1. Describe the study design you will employ in order to determine if your intervention has had an effect on the outcome variable of interest.
The first stage of my proposed project will be a pilot study of continuous labor support services (doula services) at the UCSF Medical Center Labor & Delivery ward. As only one site will be involved at this stage, I plan to use an interrupted time series design. The aim of the study is to measure change in the proportion of births delivered by c-section before as compared to after implementation of the intervention. As there are well documented time trends in the rate of cesarean sections (they have been increasing, although possibly starting to drop due to recent/growing backlash), I will want to include at least one year of weekly or monthly data on proportion of births delivered by cesarean section leading up to intervention implementation, followed by weekly/monthly data as the program is implemented, and capped by at least one year of weekly/monthly data following full implementation of the intervention. In addition to proportion of births delivered by c-section, I will also track secondary indicators such as first c-section, instrumentation used in delivery (forceps, vacuum), pain medications used (including epidural), length of labor, and patient reported satisfaction with labor.
As a further attempt to account for any temporal trends that may occur over the study period, I would attempt to collect these same weekly/monthly measures from 2-3 other hospitals in the Bay Area that are deemed to be comparable on important characteristics, to the extent possible. We would then have this control data to use as a comparison to any trends observed following the intervention at UCSF.
In terms of statistical analysis, I need to invest more time in learning about the options in more detail, but it seems likely that I might used either ARIMA or xtmixed to account for the autocorrelated nature of the data points over time.
2. Define the unit-of-analysis for your main outcome evaluation, the minimum meaningful effect size, and the sample size necessary to detect this effect size.
The unit of analysis is each individual birth at UCSF – specifically, measuring whether it each infant was delivered vaginally or by c-section. These individual birth level data will be aggregated to form a proportion of births delivered by c-section either by week or by month.

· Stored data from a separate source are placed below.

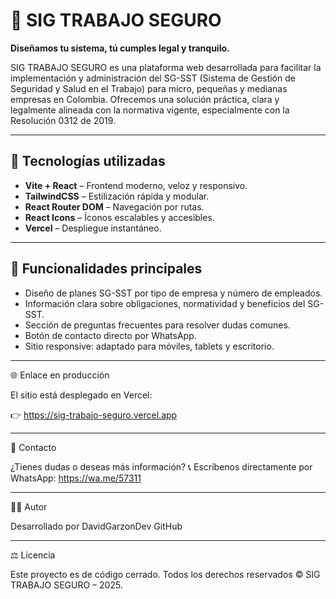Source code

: 

# 🚧 SIG TRABAJO SEGURO

**Diseñamos tu sistema, tú cumples legal y tranquilo.**

SIG TRABAJO SEGURO es una plataforma web desarrollada para facilitar la implementación y administración del SG-SST (Sistema de Gestión de Seguridad y Salud en el Trabajo) para micro, pequeñas y medianas empresas en Colombia. Ofrecemos una solución práctica, clara y legalmente alineada con la normativa vigente, especialmente con la Resolución 0312 de 2019.

---

## 🧩 Tecnologías utilizadas

- **Vite + React** – Frontend moderno, veloz y responsivo.
- **TailwindCSS** – Estilización rápida y modular.
- **React Router DOM** – Navegación por rutas.
- **React Icons** – Íconos escalables y accesibles.
- **Vercel** – Despliegue instantáneo.

---

## 🧠 Funcionalidades principales

- Diseño de planes SG-SST por tipo de empresa y número de empleados.
- Información clara sobre obligaciones, normatividad y beneficios del SG-SST.
- Sección de preguntas frecuentes para resolver dudas comunes.
- Botón de contacto directo por WhatsApp.
- Sitio responsive: adaptado para móviles, tablets y escritorio.

---



🌐 Enlace en producción

El sitio está desplegado en Vercel:

👉 https://sig-trabajo-seguro.vercel.app


---

💬 Contacto

¿Tienes dudas o deseas más información?
📞 Escríbenos directamente por WhatsApp:
https://wa.me/57311


---

🧑‍💻 Autor

Desarrollado por DavidGarzonDev
GitHub


---

⚖️ Licencia

Este proyecto es de código cerrado. Todos los derechos reservados © SIG TRABAJO SEGURO – 2025.


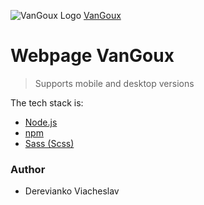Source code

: ![VanGoux Logo](https://gromcode.s3.eu-central-1.amazonaws.com/front-end/html-css/lesson26/hw1/LogoSmallSolid.png)
[VanGoux](https://dereviankoviacheslav.github.io/Launch_websites/)
# Webpage VanGoux
> Supports mobile and desktop versions
> 
The tech stack is:
- [Node.js](https://nodejs.org/en)
- [npm](https://www.npmjs.com/)
- [Sass (Scss)](https://sass-lang.com/)

### Author

- Derevianko Viacheslav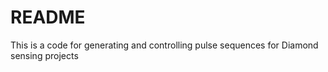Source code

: # README #

This is a code for generating and controlling pulse sequences for Diamond sensing projects
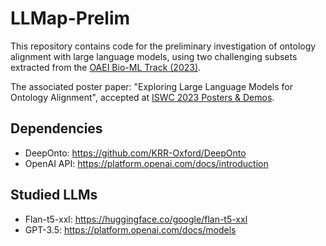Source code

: # LLMap-Prelim

This repository contains code for the preliminary investigation of ontology alignment with large language models, using two challenging subsets extracted from the [OAEI Bio-ML Track (2023)](https://www.cs.ox.ac.uk/isg/projects/ConCur/oaei/2023/index.html).

The associated poster paper: "Exploring Large Language Models for Ontology Alignment", accepted at [ISWC 2023 Posters & Demos](https://iswc2023.semanticweb.org/).

## Dependencies

- DeepOnto: https://github.com/KRR-Oxford/DeepOnto
- OpenAI API: https://platform.openai.com/docs/introduction

## Studied LLMs
- Flan-t5-xxl: https://huggingface.co/google/flan-t5-xxl
- GPT-3.5: https://platform.openai.com/docs/models
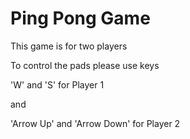 # Ping Pong Game
This game is for two players

To control the pads please use keys 

'W' and 'S' for Player 1

and

'Arrow Up' and 'Arrow Down' for Player 2
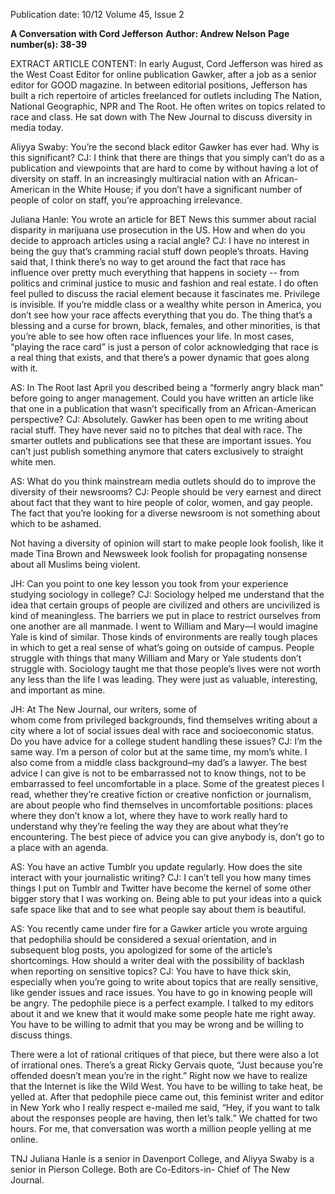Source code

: Publication date: 10/12
Volume 45, Issue 2

**A Conversation with Cord Jefferson**
**Author: Andrew Nelson**
**Page number(s): 38-39**

EXTRACT ARTICLE CONTENT:
In early August, Cord Jefferson was hired as the West Coast Editor for online publication 
Gawker, after a job as a senior editor for GOOD magazine. In between editorial positions, Jefferson 
has built a rich repertoire of  articles freelanced for outlets including The Nation, National 
Geographic, NPR and The Root. He often writes on topics related to race and class. He sat down 
with The New Journal to discuss diversity in media today.


Aliyya Swaby: You’re the second black editor 
Gawker has ever had. Why is this significant?
CJ:  I think that there are things that you simply 
can’t do as a publication and viewpoints that are hard to 
come by without having a lot of diversity on staff. In an 
increasingly multiracial nation with an African-American 
in the White House; if you don’t have a significant 
number of people of color on staff, you’re approaching 
irrelevance.


Juliana Hanle: You wrote an article for BET 
News this summer about racial disparity in 
marijuana use  prosecution in the US. How and 
when do you decide to approach articles using a 
racial angle?
CJ: I have no interest in being the guy that’s 
cramming racial stuff down people’s throats. Having 
said that, I think there’s no way to get around the fact 
that race has influence over pretty much everything that 
happens in society -- from politics and criminal justice to 
music and fashion and real estate. 
I do often feel pulled to discuss the racial element 
because it fascinates me. Privilege is invisible. If you’re 
middle class or a wealthy white person in America, you 
don’t see how your race affects everything that you do. 
The thing that’s a blessing and a curse for brown, 
black, females, and other minorities, is that you’re able 
to see how often race influences your life. In most 
cases, “playing the race card” is just a person of color 
acknowledging that race is a real thing that exists, and 
that there’s a power dynamic that goes along with it. 


AS: In The Root last April you described being 
a “formerly angry black man” before going to anger 
management. Could you have written an article like 
that one in a publication that wasn’t specifically 
from an African-American perspective? 
CJ: Absolutely. Gawker has been open to me writing 
about racial stuff. They have never said no to pitches 
that deal with race. The smarter outlets and publications 
see that these are important issues. You can’t just publish 
something anymore that caters exclusively to straight 
white men. 


AS: What do you think mainstream media 
outlets should do to improve the diversity of  their 
newsrooms?
CJ: People should be very earnest and direct about 
fact that they want to hire people of color, women, and 
gay people. The fact that you’re looking for a diverse 
newsroom is not something about which to be ashamed.


Not having a diversity of opinion will start to 
make people look foolish, like it made Tina Brown and 
Newsweek look foolish for propagating nonsense about 
all Muslims being violent. 


JH: Can you point to one key lesson you took 
from your experience studying sociology in college?
CJ: Sociology helped me understand that the idea 
that certain groups of people are civilized and others 
are uncivilized is kind of meaningless. The barriers we 
put in place to restrict ourselves from one another are all 
manmade. I went to William and Mary—I would imagine 
Yale is kind of similar. Those kinds of environments are 
really tough places in which to get a real sense of what’s 
going on outside of campus. People struggle with things 
that many William and Mary or Yale students don’t 
struggle with. Sociology taught me that those people’s 
lives were not worth any less than the life I was leading. 
They were just as valuable, interesting, and important 
as mine. 


JH: At The New Journal, our writers, some of  
whom come from privileged backgrounds, find 
themselves writing about a city where a lot of  social 
issues deal with race and socioeconomic status. Do 
you have advice for a college student handling these 
issues?
CJ: I’m the same way. I’m a person of color but 
at the same time, my mom’s white. I also come from a 
middle class background–my dad’s a lawyer. The best 
advice I can give is not to be embarrassed not to know 
things, not to be embarrassed to feel uncomfortable in a 
place. Some of the greatest pieces I read, whether they’re 
creative fiction or creative nonfiction or journalism, are 
about people who find themselves in uncomfortable 
positions: places where they don’t know a lot, where 
they have to work really hard to understand why they’re 
feeling the way they are about what they’re encountering. 
The best piece of advice you can give anybody is, 
don’t go to a place with an agenda. 


AS: You have an active Tumblr you update 
regularly. How does the site interact with your 
journalistic writing? 
CJ: I can’t tell you how many times things I put on 
Tumblr and Twitter have become the kernel of some 
other bigger story that I was working on. Being able to 
put your ideas into a quick safe space like that and to see 
what people say about them is beautiful. 


AS: You recently came under fire for a Gawker 
article you wrote arguing that pedophilia should be 
considered a sexual orientation, and in subsequent 
blog posts, you apologized for some of  the article’s 
shortcomings. How should a writer deal with the 
possibility of  backlash when reporting on sensitive 
topics?
CJ: You have to have thick skin, especially when 
you’re going to write about topics that are really 
sensitive, like gender issues and race issues. You have to 
go in knowing people will be angry. The pedophile piece 
is a perfect example. I talked to my editors about it and 
we knew that it would make some people hate me right 
away. You have to be willing to admit that you may be 
wrong and be willing to discuss things. 

There were a lot of rational critiques of 
that piece, but there were also a lot of irrational ones. 
There’s a great Ricky Gervais quote, “Just because 
you’re offended doesn’t mean you’re in the right.” Right 
now we have to realize that the Internet is like the Wild 
West. You have to be willing to take heat, be yelled at. 
After that pedophile piece came out, this feminist writer 
and editor in New York who I really respect e-mailed 
me said, “Hey, if you want to talk about the responses 
people are having, then let’s talk.” We chatted for two 
hours. For me, that conversation was worth a million 
people yelling at me online.

TNJ
Juliana Hanle is a senior in Davenport 
College, and Aliyya Swaby is a senior in 
Pierson College. Both are Co-Editors-in-
Chief of The New Journal.
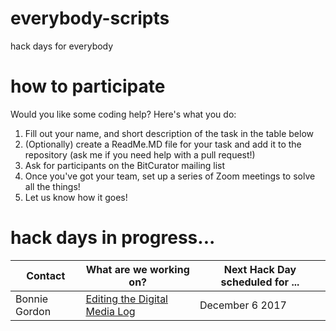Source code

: # everybody-scripts
hack days for everybody

# how to participate
Would you like some coding help? Here's what you do:
1. Fill out your name, and short description of the task in the table below
2. (Optionally) create a ReadMe.MD file for your task and add it to the repository (ask me if you need help with a pull request!)
3. Ask for participants on the BitCurator mailing list
4. Once you've got your team, set up a series of Zoom meetings to solve all the things!
5. Let us know how it goes!

# hack days in progress...
| Contact | What are we working on? | Next Hack Day scheduled for ... |
|---------|-------------------------|---------------------------------|
| Bonnie Gordon | [Editing the Digital Media Log](DigitalMediaLog_README.md) | December 6 2017 |


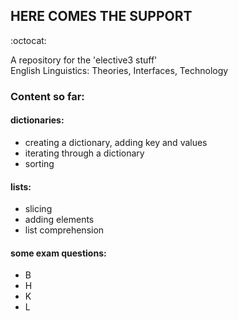 ## HERE COMES THE SUPPORT
:octocat:

<p> A repository for the 'elective3 stuff'
<br> English Linguistics: Theories, Interfaces, Technology </p>

### Content so far: <br>

#### dictionaries:
- creating a dictionary, adding key and values
- iterating through a dictionary
- sorting
#### lists:
- slicing
- adding elements
- list comprehension
#### some exam questions:
- B
- H
- K
- L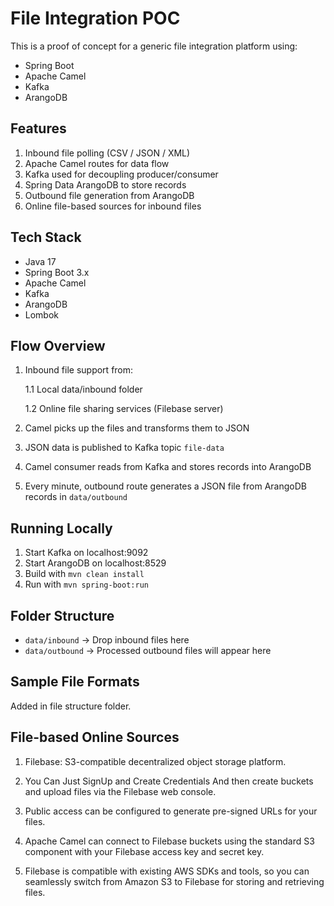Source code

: # File Integration POC

This is a proof of concept for a generic file integration platform using:
- Spring Boot
- Apache Camel
- Kafka
- ArangoDB

## Features

1. Inbound file polling (CSV / JSON / XML)
2. Apache Camel routes for data flow
3. Kafka used for decoupling producer/consumer
4. Spring Data ArangoDB to store records
5. Outbound file generation from ArangoDB
6. Online file-based sources for inbound files

## Tech Stack

- Java 17
- Spring Boot 3.x
- Apache Camel
- Kafka
- ArangoDB
- Lombok

## Flow Overview

1. Inbound file support from:

   1.1 Local data/inbound folder

   1.2 Online file sharing services (Filebase server)
2. Camel picks up the files and transforms them to JSON
3. JSON data is published to Kafka topic `file-data`
4. Camel consumer reads from Kafka and stores records into ArangoDB
5. Every minute, outbound route generates a JSON file from ArangoDB records in `data/outbound`

## Running Locally

1. Start Kafka on localhost:9092
2. Start ArangoDB on localhost:8529
3. Build with `mvn clean install`
4. Run with `mvn spring-boot:run`

## Folder Structure

- `data/inbound`  → Drop inbound files here
- `data/outbound` → Processed outbound files will appear here

## Sample File Formats

Added in file structure folder.

## File-based Online Sources
1. Filebase: S3-compatible decentralized object storage platform.

2. You Can Just SignUp and Create Credentials And then create buckets and upload files via the Filebase web console.

3. Public access can be configured to generate pre-signed URLs for your files.

4. Apache Camel can connect to Filebase buckets using the standard S3 component with your Filebase access key and secret key.

5. Filebase is compatible with existing AWS SDKs and tools, so you can seamlessly switch from Amazon S3 to Filebase for storing and retrieving files.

An estimate for the minimum meaningful effect size, conservatively estimated given what was identified in a recent Cochrane Review, might be a decrease in the absolute proportion of births delivered by c-section by 5 percent. (The Cochrane Review found that continuous labor support resulted in a 22% reduced risk of c-section as compared to laboring mothers not provided continuous labor support). In other words, I would hope that this intervention would result in a reduction in the average percentage of births delivered by c-section by at least 5 percent. Given that a reported 23 percent of births at UCSF are now delivered by c-section, a reduction of 5 percent would translate to an observed c-section rate of 18 percent. To be able to detect an effect of this size (5% reduction), many time points may be required.
The elements needed to calculate a required sample size include an estimate of the hypothesized effect size (5%), the standard error of the effect size (roughly 4%, loosely estimated from Cochrane Review findings), the desired alpha level (0.05), and an inflation factor to account for correlation among included covariates (an estimate of 1.3), and the autocorrelated nature of the data (we will assume a moderate degree of autocorrelation, 0.25)
We know that UCSF Parnassus delivered 1,858 infants in 2013. This translates to a monthly figure of about 155 deliveries. I cannot “increase” the sample size in terms of number of deliveries performed, but I can increase the sample size to include more time points collected before and after the intervention to better account for time trends, and to increase the precision of the estimates. Thus, assuming I can access the data, I will include 24 time points prior to the intervention (monthly for the prior two years), as well as up to 12-24 months following the intervention. As mentioned above, I will also attempt to get c-section data from another hospital in the Bay Area (where a doula intervention is not in place) to compare and better adjust for time trends. I have not yet been able to figure out how to calculate the power I would have to detect this 5% decrease with this number of time points, but I am working on it!